Jul 6 2018
Given a video of a musical performance, CSAIL’s deep-learning system can make individual instruments louder or softer.
Amateur and professional musicians alike may spend hours pouring over YouTube clips to figure out exactly how to play certain parts of their favorite songs. But what if there were a way to play a video and isolate the only instrument you wanted to hear?
That’s the outcome of a new AI project out of MIT’s Computer Science and Artificial Intelligence Laboratory (CSAIL): a deep-learning system that can look at a video of a musical performance, and isolate the sounds of specific instruments and make them louder or softer.
The system, which is “self-supervised,” doesn’t require any human annotations on what the instruments are or what they sound like.
Trained on over 60 hours of videos, the “PixelPlayer” system can view a never-before-seen musical performance, identify specific instruments at pixel level, and extract the sounds that are associated with those instruments.
For example, it can take a video of a tuba and a trumpet playing the “Super Mario Brothers” theme song, and separate out the soundwaves associated with each instrument.
The researchers say that the ability to change the volume of individual instruments means that in the future, systems like this could potentially help engineers improve the audio quality of old concert footage. You could even imagine producers taking specific instrument parts and previewing what they would sound like with other instruments (i.e. an electric guitar swapped in for an acoustic one).

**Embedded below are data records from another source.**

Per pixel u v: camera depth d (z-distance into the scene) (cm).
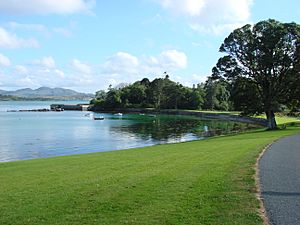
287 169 1361
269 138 3045
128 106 16025
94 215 852
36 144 4459
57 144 4462
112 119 10394
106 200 973
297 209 853
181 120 9888
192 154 2020
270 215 810
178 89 14750
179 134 5897
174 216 812
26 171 1723
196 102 14312
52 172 1605
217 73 5606
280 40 5153
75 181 1297
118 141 4828
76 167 1731
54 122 8962
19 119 10269
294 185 1093
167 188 1073
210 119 10325
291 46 5169
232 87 5550
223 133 5962
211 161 1636
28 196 1090
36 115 12706
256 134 4094
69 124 8244
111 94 16800
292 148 2105
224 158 1722
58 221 824
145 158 1958
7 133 5928
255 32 5397
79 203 961
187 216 809
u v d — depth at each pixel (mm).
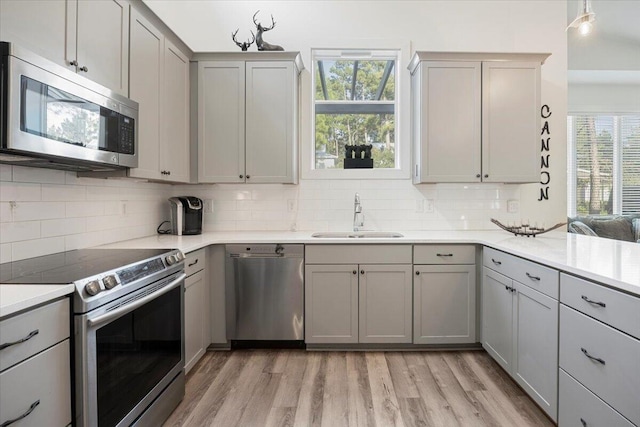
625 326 1209
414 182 3059
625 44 4895
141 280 1552
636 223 4531
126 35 1989
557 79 3213
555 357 1618
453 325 2586
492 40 3207
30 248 1707
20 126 1207
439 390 2082
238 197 3170
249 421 1810
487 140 2816
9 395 978
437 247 2568
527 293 1870
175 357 1913
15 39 1280
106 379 1338
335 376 2258
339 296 2584
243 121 2840
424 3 3186
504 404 1936
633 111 5332
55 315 1148
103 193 2250
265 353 2607
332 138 3299
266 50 2895
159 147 2355
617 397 1244
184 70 2748
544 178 3209
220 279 2613
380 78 3318
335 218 3172
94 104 1592
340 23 3172
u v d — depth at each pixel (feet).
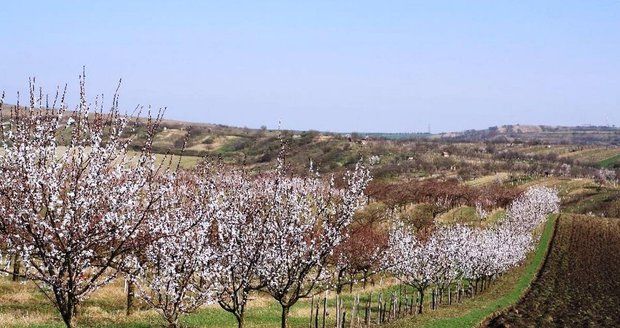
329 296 155.33
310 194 84.53
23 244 47.47
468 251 176.65
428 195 391.24
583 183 623.36
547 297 181.57
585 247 320.91
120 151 52.80
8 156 47.29
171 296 72.02
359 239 179.11
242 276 75.31
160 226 59.67
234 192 81.46
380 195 336.49
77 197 48.19
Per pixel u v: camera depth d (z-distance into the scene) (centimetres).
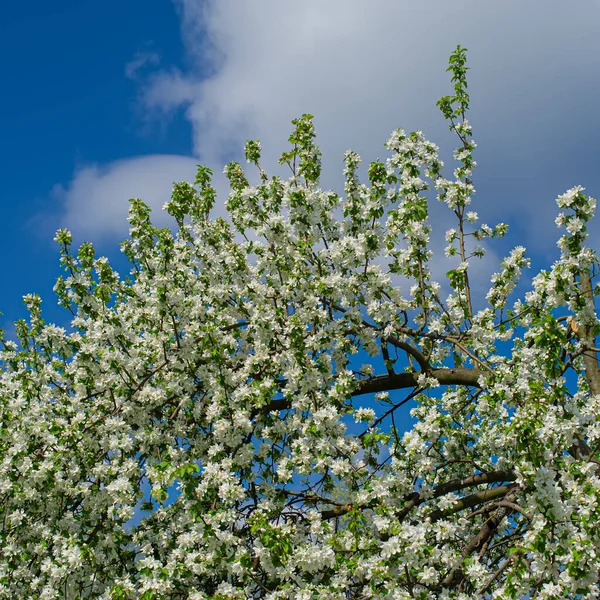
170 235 998
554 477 666
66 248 991
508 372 771
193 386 965
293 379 872
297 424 877
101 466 836
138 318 1041
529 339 966
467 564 716
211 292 1073
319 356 902
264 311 945
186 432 963
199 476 791
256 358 919
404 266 1011
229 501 750
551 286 770
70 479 837
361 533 750
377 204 1012
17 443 827
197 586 820
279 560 706
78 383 935
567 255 777
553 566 637
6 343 1110
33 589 783
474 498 918
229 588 716
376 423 1031
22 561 814
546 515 629
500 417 744
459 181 1127
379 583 680
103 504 847
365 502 761
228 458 808
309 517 820
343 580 712
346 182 1083
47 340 1070
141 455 937
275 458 946
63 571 737
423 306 1029
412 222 949
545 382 793
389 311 1013
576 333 924
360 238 959
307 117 1172
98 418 912
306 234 1064
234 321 1105
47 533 820
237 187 1228
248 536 850
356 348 978
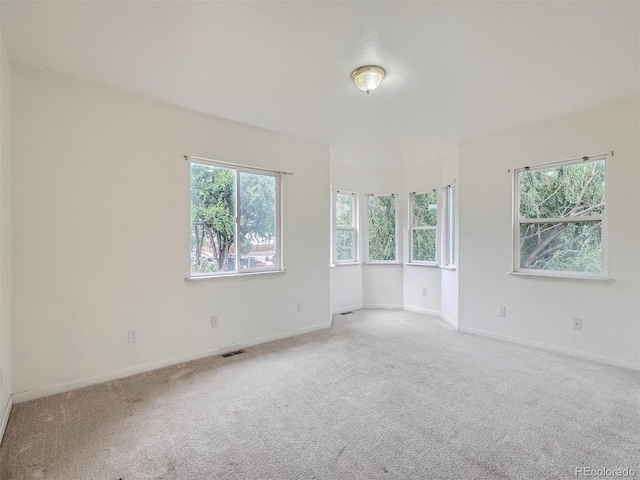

In a new paper, the team demonstrated that PixelPlayer can identify the sounds of more than 20 commonly seen instruments. Lead author Hang Zhao says that the system would be able to identify many more instruments if it had more training data, though it still may have trouble handling subtle differences between subclasses of instruments (such as an alto sax versus a tenor).
Previous efforts to separate the sources of sound have focused exclusively on audio, which often requires extensive human labeling. In contrast, PixelPlayer introduces the element of vision, which the researchers say makes human labels unnecessary, as vision provides self-supervision.
The system first locates the image regions that produce sounds, and then separates the input sounds into a set of components that represent the sound from each pixel.
“We expected a best-case scenario where we could recognize which instruments make which kinds of sounds,” says Zhao, a PhD student at CSAIL. “We were surprised that we could actually spatially locate the instruments at the pixel level. Being able to do that opens up a lot of possibilities, like being able to edit the audio of individual instruments by a single click on the video.”
PixelPlayer uses methods of “deep learning,” meaning that it finds patterns in data using so-called “neural networks” that have been trained on existing videos. Specifically, one neural network analyzes the visuals of the video, one analyzes the audio, and a third “synthesizer” associates specific pixels with specific soundwaves to separate the different sounds.
The fact that PixelPlayer uses so-called "self-supervised” deep learning means that the MIT team doesn’t explicitly understand every aspect of how it learns which instruments make which sounds.
However, Zhao says that he can tell that the system seems to recognize actual elements of the music. For example, certain harmonic frequencies seem to correlate to instruments like violin, while quick pulse-like patterns correspond to instruments like the xylophone.
Zhao says that a system like PixelPlayer could even be used on robots to better understand the environmental sounds that other objects make, such as animals or vehicles.